Yes, it’s 2017 again, April, and I’m on my way home after a hard afternoon’s photoing out east. I get to that moment when suddenly, snap, my energy is all gone, and I just want home. So I drag myself to the nearest rail station. And this time, that rail station was East India:

Something to do with the East India docks, I presume.

Why show photos of that? Well, London can’t be all spectacular Big Things and lavish world renowned river views. Much of the secret of great cities is the amount of humdrum and utterly replaceable stuff they contain, and replaceability equals growability.

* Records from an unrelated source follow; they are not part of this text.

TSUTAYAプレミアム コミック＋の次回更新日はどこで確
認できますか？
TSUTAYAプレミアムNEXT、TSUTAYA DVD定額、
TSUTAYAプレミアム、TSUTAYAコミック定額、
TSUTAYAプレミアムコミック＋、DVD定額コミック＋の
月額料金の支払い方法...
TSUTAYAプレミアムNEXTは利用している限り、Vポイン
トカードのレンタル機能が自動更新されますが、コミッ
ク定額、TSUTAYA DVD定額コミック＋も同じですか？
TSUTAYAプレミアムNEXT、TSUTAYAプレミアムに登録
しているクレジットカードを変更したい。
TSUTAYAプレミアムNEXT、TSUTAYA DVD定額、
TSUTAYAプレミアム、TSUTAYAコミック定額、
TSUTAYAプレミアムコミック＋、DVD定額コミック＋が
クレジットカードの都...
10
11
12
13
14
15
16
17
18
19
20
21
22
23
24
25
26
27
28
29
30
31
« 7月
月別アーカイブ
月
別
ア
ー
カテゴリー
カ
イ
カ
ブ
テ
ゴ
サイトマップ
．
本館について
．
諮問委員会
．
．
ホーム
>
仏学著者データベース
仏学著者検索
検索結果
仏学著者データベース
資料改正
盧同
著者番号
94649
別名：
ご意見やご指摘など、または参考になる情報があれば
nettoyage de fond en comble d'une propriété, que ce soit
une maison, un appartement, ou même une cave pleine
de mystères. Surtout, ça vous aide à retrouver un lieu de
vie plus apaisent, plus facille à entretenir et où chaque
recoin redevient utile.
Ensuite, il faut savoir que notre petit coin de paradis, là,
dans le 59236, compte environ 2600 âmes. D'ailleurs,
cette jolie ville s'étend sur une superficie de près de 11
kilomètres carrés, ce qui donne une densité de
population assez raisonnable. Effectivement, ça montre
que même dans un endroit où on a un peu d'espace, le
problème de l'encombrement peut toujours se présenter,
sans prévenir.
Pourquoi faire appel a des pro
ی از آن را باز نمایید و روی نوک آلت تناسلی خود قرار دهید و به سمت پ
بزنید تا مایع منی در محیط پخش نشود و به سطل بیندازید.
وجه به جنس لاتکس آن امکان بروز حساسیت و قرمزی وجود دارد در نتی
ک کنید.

A city can’t be great if it’s not growing, and it can’t grow if everywhere in it is finished.

As for the architecture, if that’s the word, of places like this DLR station, that’s now reached that awkward spot of being too new to be old and picturesque, but not new enough actually to be new any more, like pop music that your elder brother likes.

Which means it’s architecture that nobody (apart from me) thinks worth photoing. People just use it constantly, and forget about it. But there it is. One day some of it will be old and picturesque, and there will be complaints about it being torn down to be replaced by further humdrummery, or perhaps by resplendent and finished Big Things.

Meanwhile, I find that such railway stations are not only deserving of themselves being noticed, but are often, because of being elevated (to enable their tracks to go over existing roads) very good spots for noticing other things. Like the Shard (8), or that building rather cheerfully tricked out in yellow, green and blue (7). The building in (4) was trying hard to look good also, even if I reckon it failed. Or how about that strange bus stop road colouring that looks like a carpet has been unrolled (6)?

I’ve never understood those strange rolls of wire that you see beside railways (11). Is that for if they find they need more wire, which they can then pull towards them through tubes? That would make sense.

I do understand selfies, and the hair pats that so often go with them (12). I reckon they were lining themselves up with the Shard.

Perhaps most diverting of all, to me anyway, is the contrast between the extreme fussiness and complexity of the main body of this thing (1) (2) (3), with all its “expressed” structure (think of the just-that-bit-earlier-than-this Lloyds building in the City), with the relative banality of what the fuss is all in aid of (5). The architects of these places had their heads full of bigger, more award-winning Things than they were allowed actually to build, as architect heads so often are.